The risks of investing in securities of non-U.S. issuers or issuers with significant exposure to non-U.S. markets may be related, among other things, to (i) differences in size, liquidity and volatility of, and the degree and manner of regulation of, the securities markets of certain non-U.S. markets compared to the securities markets in the U.S.; (ii) economic, political and social factors; and (iii) foreign exchange matters, such as restrictions on the repatriation of capital, fluctuations in exchange rates between the U.S. dollar and the currencies in which the Fund's portfolio securities are quoted or denominated, exchange control regulations and costs associated with currency exchange. The political and economic structures in certain foreign countries, particularly emerging markets, are expected to undergo significant evolution and rapid development, and such countries may lack the social, political and economic stability characteristic of more developed countries.

Unanticipated political or social developments may affect the values of the Fund's investments in such countries. The economies and securities and currency markets of many emerging markets have experienced significant disruption and declines. There can be no assurances that these economic and market disruptions will not continue.

Legal remedies available to investors in certain foreign countries may be less extensive than those available to investors in the U.S. or other foreign countries. Accounting standards in other countries are also not necessarily the same as in the United States. If the accounting standards in another country do not require as much detail as U.S. accounting standards, it may be harder for the portfolio manager to completely and accurately determine a company's financial condition. In addition, the U.S. Government has from time to time in the past imposed restrictions, through penalties and otherwise, on foreign investments by U.S. investors such as the Fund. Also, brokerage commissions and other costs of buying or selling securities often are higher in foreign countries than they are in the U.S. This reduces the amount the Fund can earn on its investments.

+--

### PROBLEM A
In the records, copy out the lines from the one containing "pose: elev=306.2 azim=282.9" through the one containing "Dot at: (193, 296)", including both of those lines.
The passage and the records that come after it have no connection to each other.

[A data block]
+--

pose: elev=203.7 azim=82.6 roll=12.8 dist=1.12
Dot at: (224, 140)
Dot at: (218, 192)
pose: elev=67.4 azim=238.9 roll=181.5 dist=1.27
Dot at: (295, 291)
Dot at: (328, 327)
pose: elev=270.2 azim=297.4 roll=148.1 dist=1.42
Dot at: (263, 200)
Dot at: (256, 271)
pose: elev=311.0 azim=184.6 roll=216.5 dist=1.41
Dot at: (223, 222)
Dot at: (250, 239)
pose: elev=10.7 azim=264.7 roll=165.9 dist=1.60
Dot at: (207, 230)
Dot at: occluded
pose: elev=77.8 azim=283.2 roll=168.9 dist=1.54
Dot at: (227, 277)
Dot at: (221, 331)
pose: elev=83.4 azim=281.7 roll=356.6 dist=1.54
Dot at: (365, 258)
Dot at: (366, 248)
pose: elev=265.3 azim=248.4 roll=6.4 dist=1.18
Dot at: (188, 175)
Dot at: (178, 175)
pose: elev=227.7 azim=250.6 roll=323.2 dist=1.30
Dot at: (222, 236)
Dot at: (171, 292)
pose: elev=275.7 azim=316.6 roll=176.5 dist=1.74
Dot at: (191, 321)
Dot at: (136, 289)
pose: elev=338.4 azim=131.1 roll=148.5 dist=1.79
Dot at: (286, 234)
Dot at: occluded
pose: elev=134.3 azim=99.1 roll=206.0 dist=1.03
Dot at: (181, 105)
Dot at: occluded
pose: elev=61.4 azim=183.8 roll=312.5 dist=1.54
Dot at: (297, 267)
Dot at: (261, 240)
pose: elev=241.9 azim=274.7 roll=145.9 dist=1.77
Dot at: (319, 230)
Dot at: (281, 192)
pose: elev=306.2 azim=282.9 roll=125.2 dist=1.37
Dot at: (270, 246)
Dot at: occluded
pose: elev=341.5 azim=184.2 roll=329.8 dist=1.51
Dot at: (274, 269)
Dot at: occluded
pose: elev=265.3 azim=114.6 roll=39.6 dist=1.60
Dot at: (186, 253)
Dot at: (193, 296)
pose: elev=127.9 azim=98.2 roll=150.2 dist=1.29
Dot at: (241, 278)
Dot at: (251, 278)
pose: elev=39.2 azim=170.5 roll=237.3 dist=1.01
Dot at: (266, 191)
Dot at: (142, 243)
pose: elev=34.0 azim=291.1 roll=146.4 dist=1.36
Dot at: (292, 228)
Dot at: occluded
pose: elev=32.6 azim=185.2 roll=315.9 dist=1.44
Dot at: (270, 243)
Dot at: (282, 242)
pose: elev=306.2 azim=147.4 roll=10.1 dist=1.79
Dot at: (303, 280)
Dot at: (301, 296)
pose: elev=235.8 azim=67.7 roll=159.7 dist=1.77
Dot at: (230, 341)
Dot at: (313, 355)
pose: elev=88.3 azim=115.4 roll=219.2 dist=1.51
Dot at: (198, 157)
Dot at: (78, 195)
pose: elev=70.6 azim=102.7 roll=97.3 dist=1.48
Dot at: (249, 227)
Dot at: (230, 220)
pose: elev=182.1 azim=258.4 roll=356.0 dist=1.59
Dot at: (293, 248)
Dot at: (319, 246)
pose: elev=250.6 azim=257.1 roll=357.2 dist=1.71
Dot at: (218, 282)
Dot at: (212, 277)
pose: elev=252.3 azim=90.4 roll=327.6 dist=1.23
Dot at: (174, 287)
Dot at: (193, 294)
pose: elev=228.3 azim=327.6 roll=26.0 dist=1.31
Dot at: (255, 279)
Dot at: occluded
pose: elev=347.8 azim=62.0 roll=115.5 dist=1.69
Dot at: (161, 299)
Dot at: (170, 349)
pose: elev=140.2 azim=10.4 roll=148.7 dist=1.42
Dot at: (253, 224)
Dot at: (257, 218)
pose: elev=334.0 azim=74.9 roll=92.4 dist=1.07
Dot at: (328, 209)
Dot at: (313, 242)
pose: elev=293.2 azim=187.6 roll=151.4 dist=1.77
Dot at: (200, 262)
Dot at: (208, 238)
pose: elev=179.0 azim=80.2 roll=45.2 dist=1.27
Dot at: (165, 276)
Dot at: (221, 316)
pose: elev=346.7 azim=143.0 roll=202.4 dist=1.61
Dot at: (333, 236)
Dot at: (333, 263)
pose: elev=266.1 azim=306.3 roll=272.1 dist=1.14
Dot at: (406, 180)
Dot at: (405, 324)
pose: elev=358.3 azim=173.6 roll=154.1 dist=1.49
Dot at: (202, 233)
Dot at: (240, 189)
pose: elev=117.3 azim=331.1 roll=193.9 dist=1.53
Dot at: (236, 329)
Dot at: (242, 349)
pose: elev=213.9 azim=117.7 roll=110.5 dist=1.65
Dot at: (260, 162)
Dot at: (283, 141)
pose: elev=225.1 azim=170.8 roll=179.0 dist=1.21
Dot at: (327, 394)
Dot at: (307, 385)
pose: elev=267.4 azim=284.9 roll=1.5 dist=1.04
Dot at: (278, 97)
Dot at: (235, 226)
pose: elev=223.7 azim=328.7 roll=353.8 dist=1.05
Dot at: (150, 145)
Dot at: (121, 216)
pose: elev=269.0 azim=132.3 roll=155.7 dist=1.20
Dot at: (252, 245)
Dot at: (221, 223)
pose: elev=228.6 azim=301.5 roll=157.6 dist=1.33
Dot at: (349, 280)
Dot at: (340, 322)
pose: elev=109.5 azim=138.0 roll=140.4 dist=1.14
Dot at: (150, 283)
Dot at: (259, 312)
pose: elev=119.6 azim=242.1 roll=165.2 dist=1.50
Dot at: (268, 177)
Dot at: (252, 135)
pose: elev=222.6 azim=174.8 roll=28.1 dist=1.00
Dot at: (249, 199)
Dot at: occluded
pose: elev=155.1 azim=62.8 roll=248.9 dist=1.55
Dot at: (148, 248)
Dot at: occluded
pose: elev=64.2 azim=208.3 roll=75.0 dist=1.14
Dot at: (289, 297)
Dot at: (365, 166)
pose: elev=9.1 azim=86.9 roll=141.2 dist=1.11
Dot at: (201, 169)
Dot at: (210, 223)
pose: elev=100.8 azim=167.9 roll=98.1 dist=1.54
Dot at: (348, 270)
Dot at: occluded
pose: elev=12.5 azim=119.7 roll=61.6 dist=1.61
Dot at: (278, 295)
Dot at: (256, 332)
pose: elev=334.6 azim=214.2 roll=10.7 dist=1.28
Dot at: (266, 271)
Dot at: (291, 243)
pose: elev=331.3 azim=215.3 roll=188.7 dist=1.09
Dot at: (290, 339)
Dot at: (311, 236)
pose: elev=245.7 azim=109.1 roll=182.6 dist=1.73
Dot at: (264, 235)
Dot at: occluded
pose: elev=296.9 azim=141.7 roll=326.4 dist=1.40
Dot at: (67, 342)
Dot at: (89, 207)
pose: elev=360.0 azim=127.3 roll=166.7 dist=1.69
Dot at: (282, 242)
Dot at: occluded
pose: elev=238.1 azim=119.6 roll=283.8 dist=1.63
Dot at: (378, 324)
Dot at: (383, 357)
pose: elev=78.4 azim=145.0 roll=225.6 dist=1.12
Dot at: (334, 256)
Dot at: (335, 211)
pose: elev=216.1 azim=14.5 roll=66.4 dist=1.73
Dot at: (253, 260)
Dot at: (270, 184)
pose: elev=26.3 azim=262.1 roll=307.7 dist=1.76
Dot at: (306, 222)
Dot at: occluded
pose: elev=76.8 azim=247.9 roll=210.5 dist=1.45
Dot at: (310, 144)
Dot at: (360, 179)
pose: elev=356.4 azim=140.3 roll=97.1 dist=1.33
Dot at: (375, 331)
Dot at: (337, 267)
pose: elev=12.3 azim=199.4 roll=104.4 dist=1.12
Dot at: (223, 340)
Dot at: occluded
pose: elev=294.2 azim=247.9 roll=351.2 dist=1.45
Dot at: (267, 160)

+--

### PROBLEM B
Answer these questions from the passage on foreign investment risks:
(i) What have the economies and securities and currency markets of many emerging markets experienced?
(ii) How do brokerage commissions and other trading costs in foreign countries compare with those in the U.S.?
(iii) If another country's accounting standards require less detail than U.S. standards, what may become harder for the portfolio manager?

### EXPECTED ANSWER A
pose: elev=306.2 azim=282.9 roll=125.2 dist=1.37
Dot at: (270, 246)
Dot at: occluded
pose: elev=341.5 azim=184.2 roll=329.8 dist=1.51
Dot at: (274, 269)
Dot at: occluded
pose: elev=265.3 azim=114.6 roll=39.6 dist=1.60
Dot at: (186, 253)
Dot at: (193, 296)

### EXPECTED ANSWER B
(i) Significant disruption and declines.
(ii) They often are higher in foreign countries.
(iii) Completely and accurately determining a company's financial condition.